----- Data to use -----

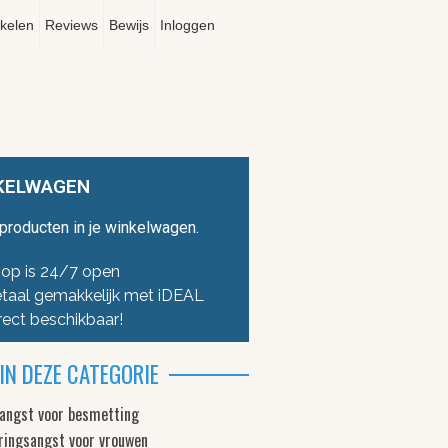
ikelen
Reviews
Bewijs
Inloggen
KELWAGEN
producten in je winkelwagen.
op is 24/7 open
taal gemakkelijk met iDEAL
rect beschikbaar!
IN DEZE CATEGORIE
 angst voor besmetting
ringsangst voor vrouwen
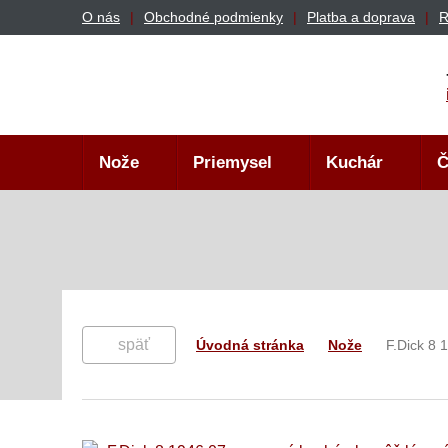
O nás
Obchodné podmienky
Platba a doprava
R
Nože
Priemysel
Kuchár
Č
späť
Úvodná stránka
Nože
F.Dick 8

-----
----- Data to use -----

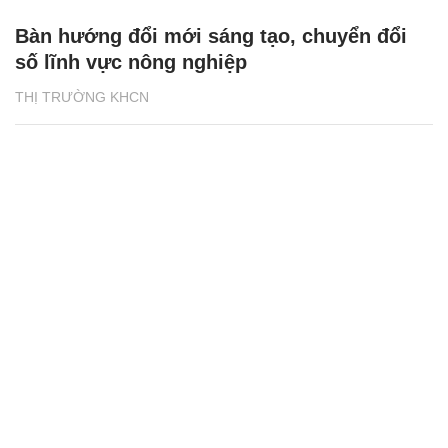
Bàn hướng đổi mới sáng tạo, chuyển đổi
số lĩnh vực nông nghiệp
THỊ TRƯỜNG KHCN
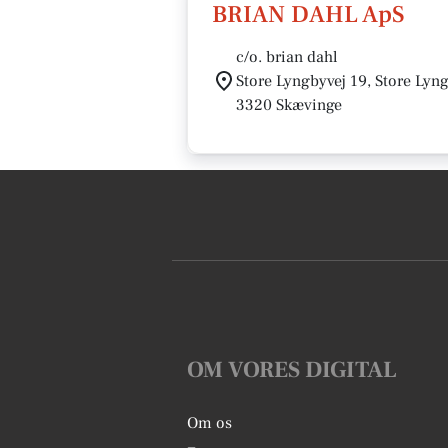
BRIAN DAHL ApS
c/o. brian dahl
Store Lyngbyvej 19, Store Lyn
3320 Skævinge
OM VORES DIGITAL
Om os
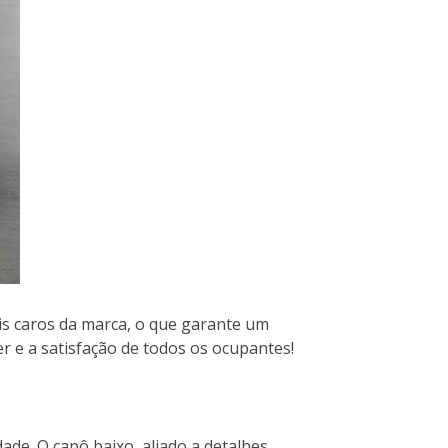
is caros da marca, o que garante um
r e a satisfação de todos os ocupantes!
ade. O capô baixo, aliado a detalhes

-----

Using only the data above, copy out the lines that include the word "voor".

Your solution -
 angst voor besmetting
ringsangst voor vrouwen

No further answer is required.